War in the Middle East Rocks Markets
Global financial markets have seen big moves on the weekly open today as they react to the weekend’s attack on Israel and the consequent retaliatory actions. The market had reacted to a stronger-than-expected non-Farms number on Friday in a more muted fashion than many may have expected but volatility has kicked in this morning with haven trades taking the lead. Gold gapped higher and jumped $20 in short order and not surprisingly Oil also gapped to the topside, WTI opening $2.5 higher than Friday’s close. Investors are expecting more volatility as we move through the trading day, especially once we hit another fresh day in the Middle East.

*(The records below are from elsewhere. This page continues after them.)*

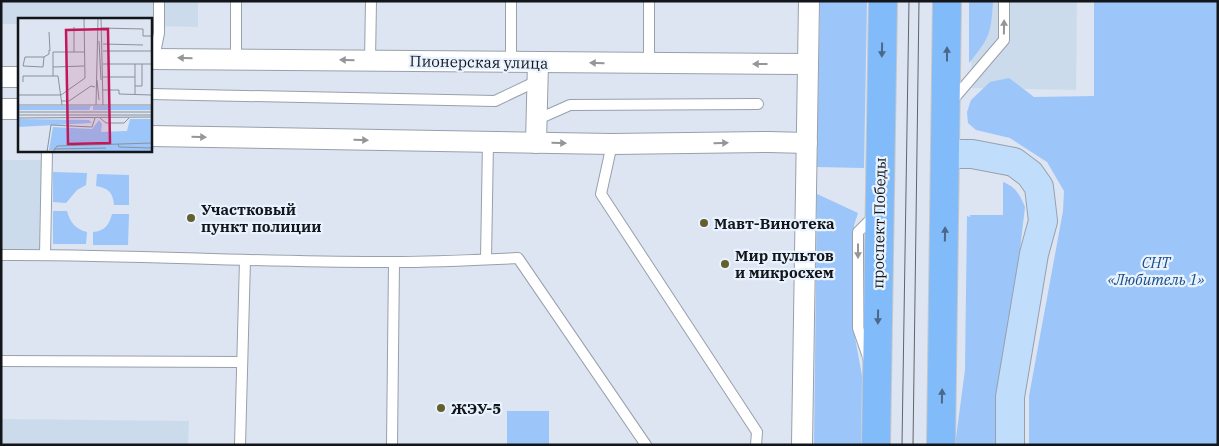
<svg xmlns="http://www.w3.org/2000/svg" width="1219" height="446" font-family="'IBM Plex Serif',serif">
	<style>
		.built { fill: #ccdbec }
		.green { fill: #9cc5f9 }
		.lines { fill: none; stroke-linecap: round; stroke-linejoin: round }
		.lane-casing { stroke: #98a0ab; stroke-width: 12 }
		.street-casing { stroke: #98a0ab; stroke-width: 22 }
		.secondary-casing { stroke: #98a0ab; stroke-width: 30 }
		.primary-casing { stroke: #c6c7c8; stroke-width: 30 }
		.lane { stroke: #fff; stroke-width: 10 }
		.street { stroke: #fff; stroke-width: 20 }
		.secondary { stroke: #c1ddfc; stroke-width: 28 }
		.primary { stroke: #82bbf9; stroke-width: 28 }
		.tram { stroke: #60656c; stroke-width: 1 }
		.oneway { fill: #949698 }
		.oneway2 { fill: #4a6889 }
		.poi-dot { fill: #645f2c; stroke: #e9f3ff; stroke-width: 2 }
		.labels { text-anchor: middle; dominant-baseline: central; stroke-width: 4.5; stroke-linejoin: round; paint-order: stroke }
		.street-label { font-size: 15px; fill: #121519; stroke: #e9f3ff }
		.poi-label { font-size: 15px; font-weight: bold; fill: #121519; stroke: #e9f3ff; text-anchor: start }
		.park-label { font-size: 15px; font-style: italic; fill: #164b86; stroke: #e9f3ff }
		.inset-road { fill: none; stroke: #8b929b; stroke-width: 1 }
		.view { fill: #c2185b; fill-opacity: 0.15; stroke: #c2185b; stroke-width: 2.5 }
		.inset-edge { fill: none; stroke: #121519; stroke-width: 2.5 }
	</style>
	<rect width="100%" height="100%" fill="#dce5f1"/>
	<g class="built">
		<path d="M1 1H198V27L150 26V19H19V24H1Z"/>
		<path d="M972 1H1077L1076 90 971 88Z"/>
		<rect x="1" y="160" width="42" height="89"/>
		<path d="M1 419 189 421 188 445H1Z"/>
	</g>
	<g class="green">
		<path d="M820 1H867L864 168 817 167Z"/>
		<path d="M969 1H993C991 34 990 37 969 63Z"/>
		<path d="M1094 1H1218V445H1029V396L1063 211 1064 191 1047 162 1010 138 976 130 968 123 967 112 971 100 990 82 1009 78 1034 97 1094 96Z"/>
		<path d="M53 172 87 173 86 185 77 190 66 203 53 202Z"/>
		<path d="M97 174 129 175V205H114C113 193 109 188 96 186Z"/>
		<path d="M1003 182C1016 187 1020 195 1025 207L997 445H955L965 370 967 216 970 217V215H1003Z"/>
		<path d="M817 194 858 213 854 225V332L862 376 861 445H814Z"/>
		<path d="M53 211H67C70 222 75 229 87 232L86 244H53Z"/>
		<path d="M112 214H129L128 245H93V232C105 231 109 225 112 214Z"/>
		<rect x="507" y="411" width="42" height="34"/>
	</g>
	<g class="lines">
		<defs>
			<g id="lane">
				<path d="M154 58 159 33V1"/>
				<path d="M236 59V1"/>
				<path d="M370 60 371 1"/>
				<path d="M511 62V1"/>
				<path d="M649 64V1"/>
				<path d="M150 94 495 101 537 81"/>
				<path d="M951 102 1004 40V1"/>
				<path d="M536 120 570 105 758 104"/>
				<path d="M612 144 601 194 757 432 756 445"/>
				<path d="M1 255C132 254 262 263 393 262 435 262 477 260 518 258L646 445"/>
				<path d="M45 255 47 150"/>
				<path d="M486 259 488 142"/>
				<path d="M868 357 858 328V232L875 215"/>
				<path d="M1 361 242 362"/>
				<path d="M240 445 245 260"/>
				<path d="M392 445 394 262"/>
			</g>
			<g id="street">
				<path d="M150 59 808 64"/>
				<path d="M1 77H19"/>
				<path d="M1 109H19"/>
				<path d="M150 136 612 144 769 142 807 143"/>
				<path d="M536 143 538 62"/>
				<path d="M802 445 809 1"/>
			</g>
			<path id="secondary" d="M946 154H972L1014 162 1030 174 1039 187 1043 221 1034 254 1010 397V445"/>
			<g id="primary">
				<path d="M876 445 883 1"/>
				<path d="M941 445 947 1"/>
			</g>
		</defs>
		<use href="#lane" class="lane-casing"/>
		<use href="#street" class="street-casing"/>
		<use href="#secondary" class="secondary-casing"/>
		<use href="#primary" class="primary-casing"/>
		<use href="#lane" class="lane"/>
		<use href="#street" class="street"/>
		<use href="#secondary" class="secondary"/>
		<use href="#primary" class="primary"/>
		<g class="tram">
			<path d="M902 445 909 1"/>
			<path d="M913 445 919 1"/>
		</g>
	</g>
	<defs><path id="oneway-solid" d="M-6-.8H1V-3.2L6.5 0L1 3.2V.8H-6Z" transform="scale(1.25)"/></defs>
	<g class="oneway">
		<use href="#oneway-solid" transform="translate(1004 27) rotate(-89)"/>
		<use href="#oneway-solid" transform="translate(185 58) rotate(-179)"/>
		<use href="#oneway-solid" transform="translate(347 60) rotate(-179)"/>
		<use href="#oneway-solid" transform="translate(597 63) rotate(-179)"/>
		<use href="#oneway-solid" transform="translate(760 64) rotate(-180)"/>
		<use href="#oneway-solid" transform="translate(199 137) rotate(1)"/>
		<use href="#oneway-solid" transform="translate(361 140) rotate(1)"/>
		<use href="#oneway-solid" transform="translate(559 143) rotate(1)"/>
		<use href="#oneway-solid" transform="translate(721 143) rotate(-1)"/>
		<use href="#oneway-solid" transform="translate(858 251) rotate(90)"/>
	</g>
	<g class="oneway2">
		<use href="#oneway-solid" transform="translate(882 50) rotate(91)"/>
		<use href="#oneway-solid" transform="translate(947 54) rotate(-90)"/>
		<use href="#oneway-solid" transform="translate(945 234) rotate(-89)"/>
		<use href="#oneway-solid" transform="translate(878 317) rotate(91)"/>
		<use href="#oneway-solid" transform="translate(942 396) rotate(-89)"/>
	</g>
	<g class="poi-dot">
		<circle cx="191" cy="218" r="5"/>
		<circle cx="704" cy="223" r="5"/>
		<circle cx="725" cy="264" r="5"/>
		<circle cx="441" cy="408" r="5"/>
	</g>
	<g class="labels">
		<g class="street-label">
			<text transform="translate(479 62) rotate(1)">Пионерская улица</text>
			<text transform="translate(879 223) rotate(-89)">проспект Победы</text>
		</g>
		<g class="poi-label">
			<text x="201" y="209">Участковый<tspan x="201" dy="17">пункт полиции</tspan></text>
			<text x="714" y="223">Мавт-Винотека</text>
			<text x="735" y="255">Мир пультов<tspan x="735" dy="17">и микросхем</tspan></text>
			<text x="451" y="408">ЖЭУ-5</text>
		</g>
		<g class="park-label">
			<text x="1156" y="262">СНТ<tspan x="1156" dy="17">«Любитель 1»</tspan></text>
		</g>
	</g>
	<g transform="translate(18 18)">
		<rect width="134" height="134" fill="#dce5f1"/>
		<path d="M0 88H73L71 92H0ZM75 88H134V92H75ZM0 101 71 102 74 105 0 109ZM112 101H134V134L31 132 35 109 74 111 81 102 84 106 83 114 109 113Z" fill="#9cc5f9"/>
		<path class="inset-road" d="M83 0 85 87M56 9V34M83 10 125 11V18H134M31 14 32 33M81 23 83 62M85 26 125 27M85 33H134M26 39 25 49 5 48 7 39H26L31 36V32M85 46H134M117 46V76M35 49 66 48M35 58V34H66M85 59H117M79 62 81 82M5 64V58H40L44 87M117 68H124V46M85 72H101V76L134 77M0 77H43L67 60 66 0M44 83H51L73 68 77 69M0 87H134M78 87 80 0M0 94H134M0 97H134M0 100 134 99M82 100 88 105H106L111 100M100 126 101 129 134 130M36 131 88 130M29 134 33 107 74 109 77 100M35 134 39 128 134 125"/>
		<path class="view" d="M90 11 92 125 50 126 48 12Z"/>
		<rect width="134" height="134" class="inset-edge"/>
	</g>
	<rect width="1219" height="446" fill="none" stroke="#121519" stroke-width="5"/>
</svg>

Safe Haven Trades in Focus for Investors
Traders are expecting more volatility across financial markets in the days and weeks ahead as the conflict in Israel threatens to escalate. Safe haven trades will be front, and center of investor focus as they fluctuate in line with updates on the conflict and the potential for any swift settlement. The real fear across markets and indeed across the region is if the crisis spreads outside the border conflict between Israel and Gaza with talk already on the wires that Iran was involved in the planning. If this side of things does look to escalate, expect harder and stronger moves in Gold, Oil, JPY, CHF and the dollar to accelerate, as well as further downside pressure on stocks as the implications for global growth hit investor expectations.
All eyes on Newswires Ahead for Traders
The economic event calendar is looking very light today, but traders will have their attention fixed to the newswires as updates from the war zone in the Middle East are set to dominate market moves. Bank holidays in Japan, Canada and the US will affect liquidity and some moves may become even more exacerbated in lighter trading conditions. In the US session we do hear from FOMC members Barr and Logan but overall expect geo-political concerns to dominate the market today.